Vicar Street, Dublin, Aug 10
The California-based English folk legend has been ploughing his own furrow for the best part of 50 years and, judging by his recent work, there’s little danger of his inspiration running dry any time soon. His influence cannot be overstated: everyone from Elvis Costello to REM has covered his music.
Broken Social Scene
Vicar Street, Dublin, August 17
The Canadian collective delivered one of Vicar Street’s greatest shows in 2005 and while they may have mellowed a little since then, Brendan Canning and friends are always worth the admission fee. They’ve recently released an album’s worth of material in two EPs.
Royal Hospital Kilmainham, Dublin, Aug 17-18
This inaugural festival for the LGBT+ community and their allies has a fine pop line-up. How about Lily Allen and Kelis, as well as Irish acts like Le Galaxie and Soulé? There will be DJs from one of Dublin’s great club nights, Mother. Rory ‘Panti Bliss’ O’Neill will host the main stage, while check out Daithí and Jenny Greene on the dance stage.
RDS Dublin, Aug 21
The RDS has already hosted some excellent fare this year, not least Fleetwood Mac. And this should be a good one if Dave Grohl’s famed commitment to putting on an exceptional live show is anything to go by. Rolling Stone described this current tour as “explosive and euphoric… wild and combustible.” That’s good enough for us.
RDS Dublin, Aug 22
He may only turn 24 later next week, but it feels as though the Texan rap-rocker has been around for years. He regularly vies with Drake for the title of world’s most streamed artist and his crossover music, fusing hip-hop with comparatively conventional rock, seems machine tooled to work in big outdoor venues like this.

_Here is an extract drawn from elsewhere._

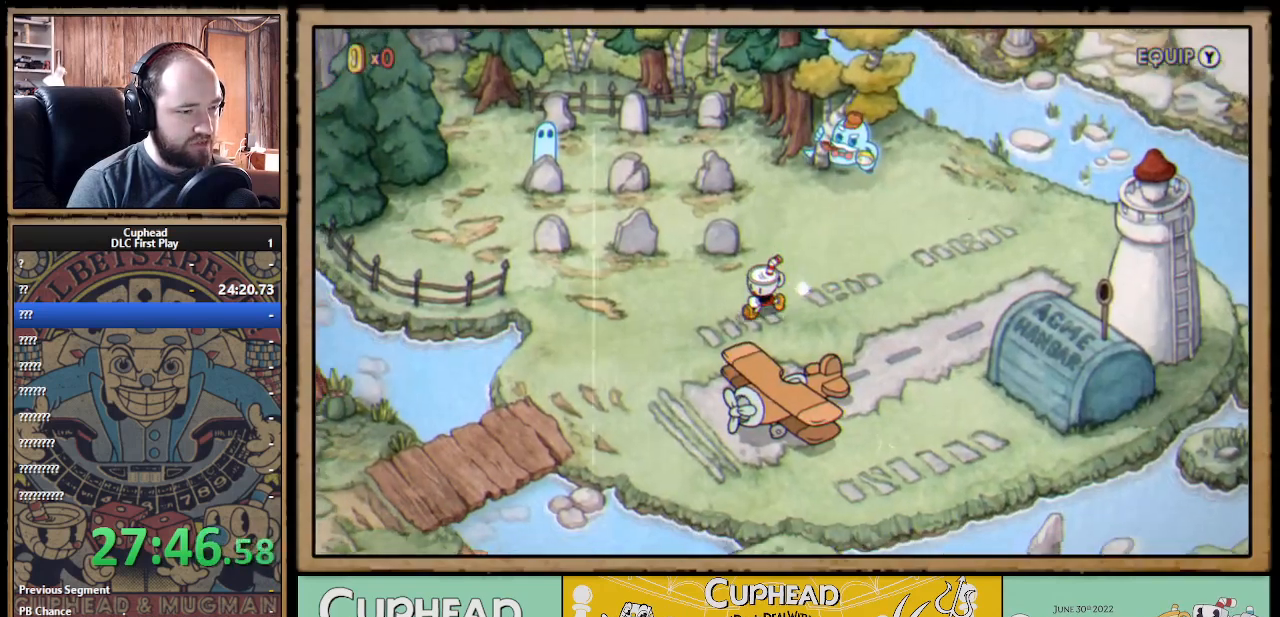
{"buttons": [], "left_stick": "center", "right_stick": "center", "events": [[17, "DPAD_LEFT", "up"], [383, "DPAD_DOWN", "up"]]}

Stradbally, Co Laois, Aug 30-Sept 1
Still the king of the Irish music festival season, this year’s sold out before the line-up was even announced. As ever, there are a million different things to do – from cooking to comedy – but it’s the music that will always define it. And this year, there’s another impressive line-up on offer, with headliners including The Strokes, Florence + The Machine and The 1975. The latter, incidentally, played the 3Arena in January and remains one of the great shows of the year.
The Leisure Society
Whelan’s, Dublin, Sept 19
The English band attracted glowing reviews for their most recent album, break-up record Arrivals & Departures. It’s one of the year’s finest slow-burners and the songs should have little difficulty connecting in the intimate surrounds of Whelan’s.

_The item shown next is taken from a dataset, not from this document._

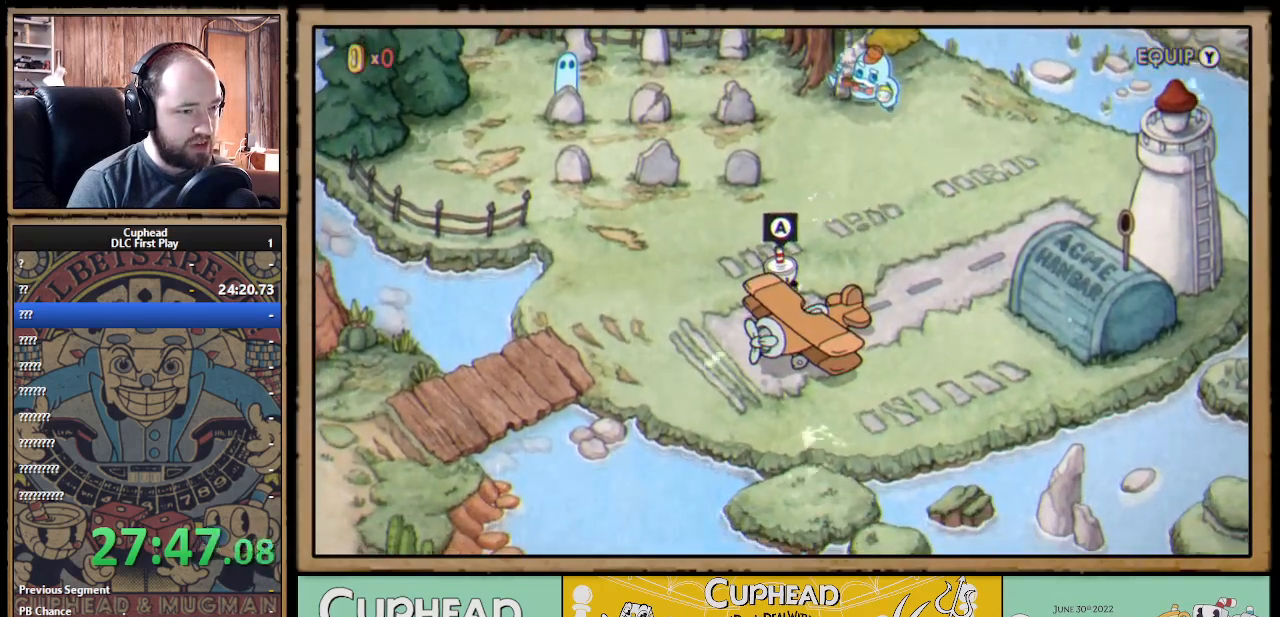
{"buttons": [], "left_stick": "center", "right_stick": "center", "events": []}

Semple Stadium, Thurles, Co Tipperary, Sept 20-21
The iconic early 90s ‘Trip to Tipp’ made a surprise return last year – albeit it in unrecognisable style and featuring the Irish Chamber Orchestra. Now rebranded from Féile Classical to Tipp Classical, this year’s line-up is far more substantial than before. Most of the acts were on the airwaves in the early 90s and there are some overseas visitors too, including Transvision Vamp and EMF.